Aparte de los daños materiales causados a esta familia, entre los que resaltan la destrucción de los cultivos de la huerta, también sufren los resultados del amedrantamiento y las amenazas (“si encontramos algo, les va ir muy mal” y otra serie de acciones como tocarle el pecho a uno de los habitantes de la casa preguntándole por qué le latía tanto el corazón, si era que estaba nervioso, que si ocultaba algo). Como resultado de estos vejámenes en sus personas y morada, la menor de edad presenta crisis nerviosas que le han llegado a causar ataques de pánico y desmayos.
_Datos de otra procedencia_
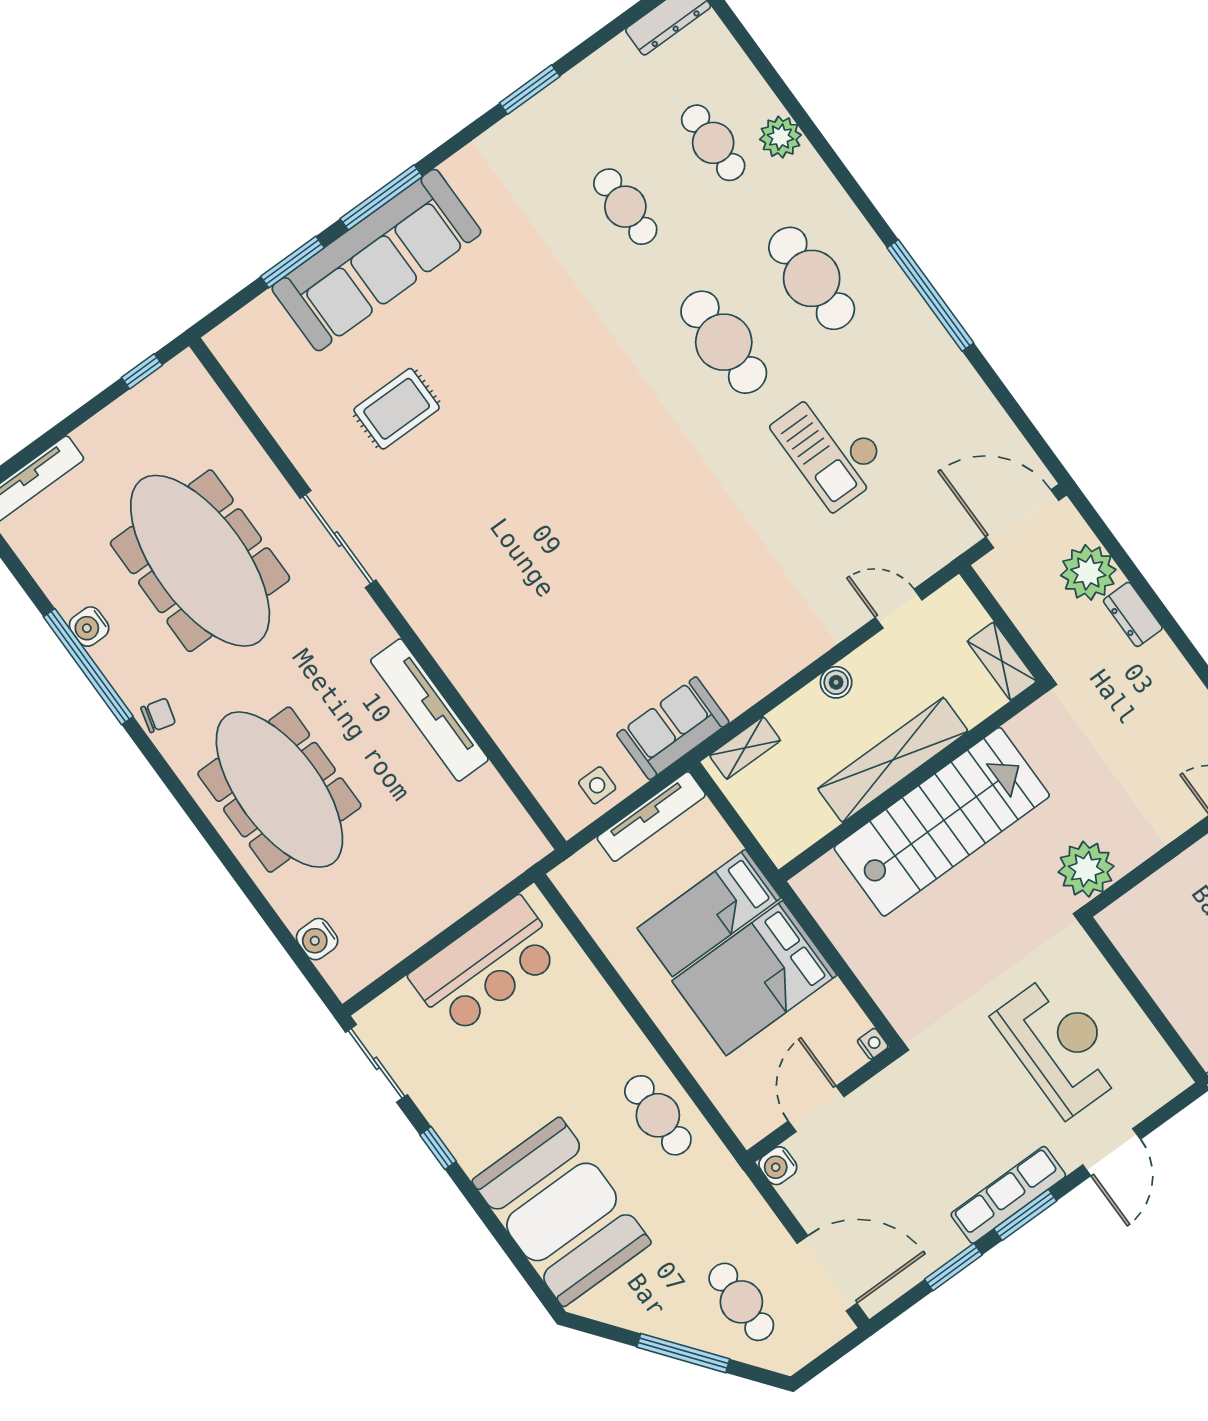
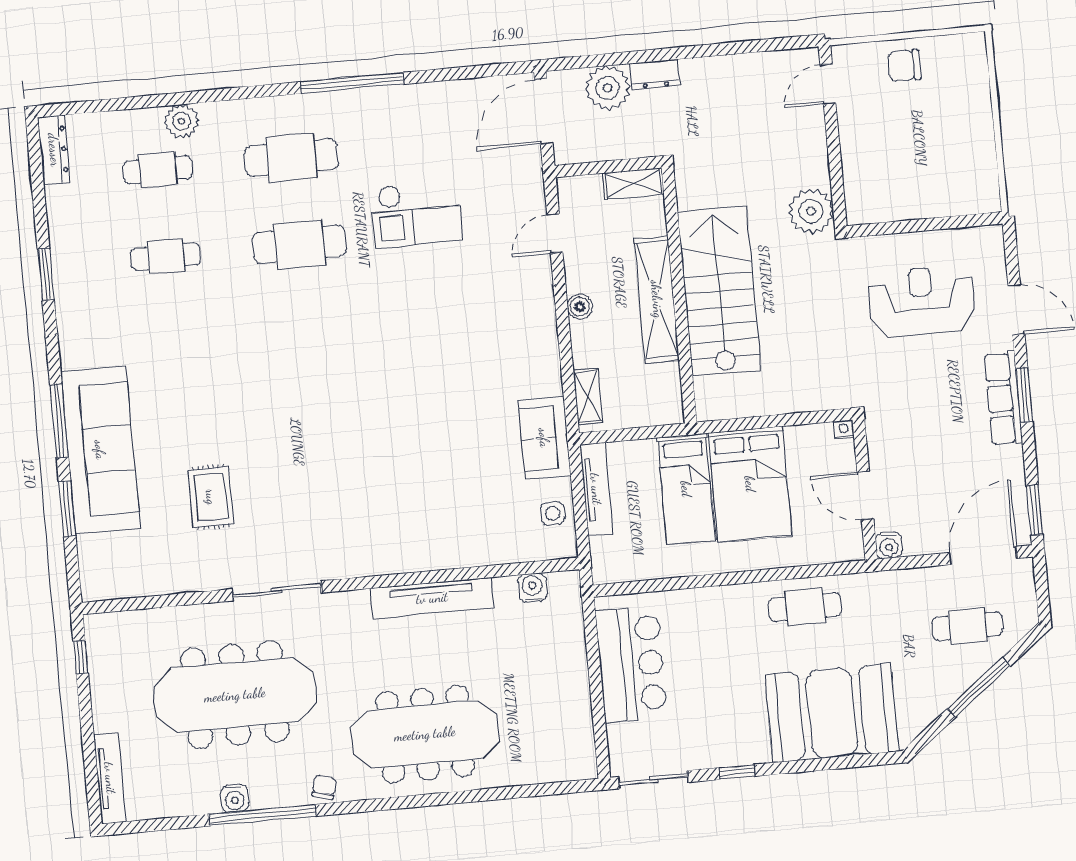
water cooler: (317, 939) -> (532, 588), moved, turned 180
window: (953, 1267) -> (1035, 510), moved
Como si esto fuera poco, el viernes siguiente, 15 de diciembre a las 9:00 am nuevamente arribó la citada unidad militar, esta vez solicitándole a la familia que firmaran un documento en el cual quedaba claro que las tropas del Ejército Nacional apenas patrullaron en cercanías de los predios de la finca autorizados por los dueños de casa sin presentarse allanamiento u arbitrariedad alguna. Frente a tamaño descaro los campesinos no pudieron menos que negarse a firmar el papel. Los soldados en tono afable pidieron el favor a los campesinos de que firmaran, pues de eso dependía que no removieran de su cargo al encargado de la unidad porque el procedimiento realizado no se ajustaba a la ley. Pero los campesinos tampoco firmaron. Entonces los soldados se distribuyeron por la finca tomando fotografías del lugar evitando claramente enfocar los elementos destruidos por ellos mismos.

Como corolario de esta historia, el ejército se retiró dejando en el corredor de la casa un aparato similar a un celular que los campesinos, apenas se percataron de su presencia, decidieron evitar, alejándose del sitio donde se hallaba dicho aparato. Horas después volvió la tropa a la casa y recogió el artefacto.

Según denuncian los campesinos de la región, este no es un caso aislado en el Sumapaz, sino que a las familias les ha dado miedo denunciar y en casi todos los casos han firmado el documento que la unidad militar les enseña y guardan finalmente silencio por temor a las represalias que puedan tomar los militares. Otras familias se han desplazado luego de ser víctimas de hechos similares o peores como injustos encarcelamientos y amenazas de muerte. En otros casos los campesinos indefensos no han tenido ni siquiera esa oprobiosa oportunidad, pues han sido asesinados cruelmente por el ejército, acusados mediante burdos montajes de pertenecer a grupos subversivos en calidad de militantes o auxiliadores.